The craft is the dough and the split. The pitta is a proper leavened bread, proofed and baked hot so the ring sets with a crackling shell and a crumb tight enough to hold its shape under oil, and the hole is structural, not decorative, because it lets the centre bake through instead of staying raw and doughy. It is split horizontally while the crumb is still firm, and the better builds toast or warm the cut faces so they crisp slightly and resist the filling rather than collapsing into it. The filling is layered and seasoned in its own right, oil-dressed vegetables, cheese, cured meat, a hot note, and pressed gently so the ring closes and the crumb takes up the juices evenly instead of pooling them in one soggy spot. A good pitta is filled to the bread's capacity and no further; a sloppy one is overstuffed past the point the ring can close, and the structure that makes the loaf worth using is wasted.
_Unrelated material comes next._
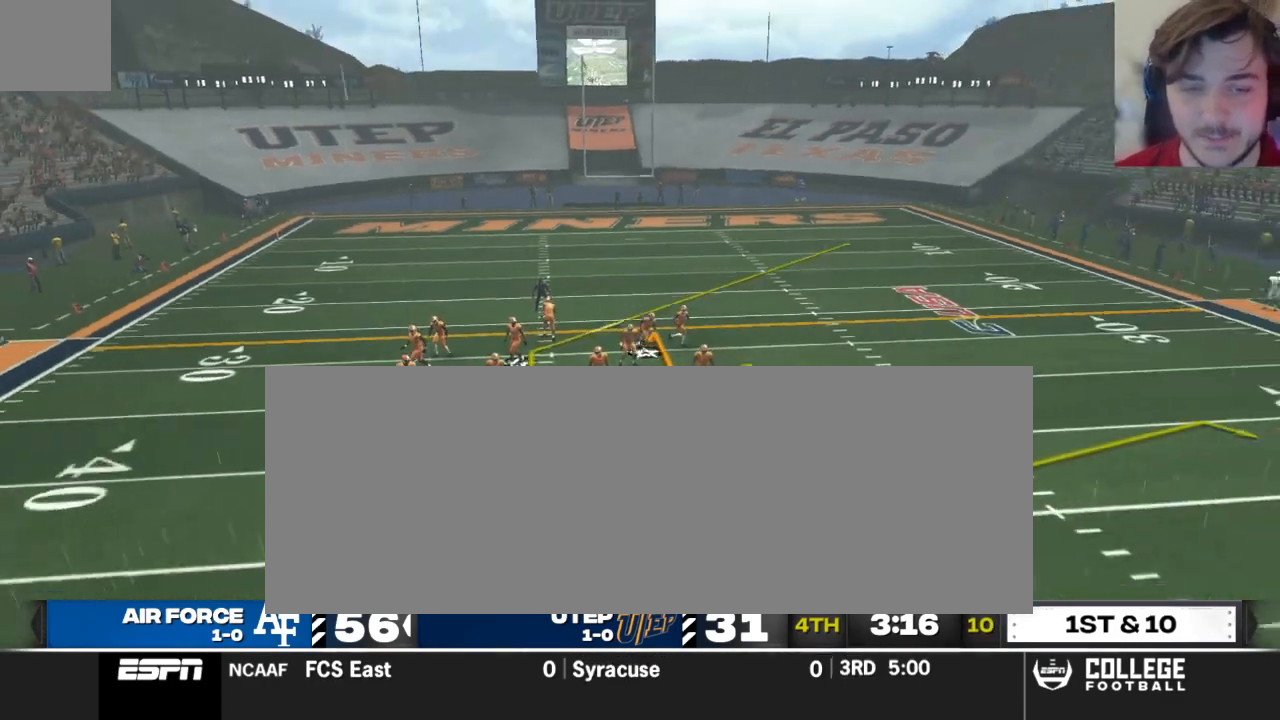
{"buttons": ["R2"], "left_stick": "center", "right_stick": "up", "events": []}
The variations are the Calabrian fillings and the close relatives of the ring, each its own build. There is the version stippled with cicoli, the pork cracklings worked through it, the build leaning on nduja for the heat, the one with soppressata and a sharp cheese, and the wider family of southern split breads filled the same way. Each of those is the same ring vessel with one decision changed, and each deserves its own article rather than being crowded in here.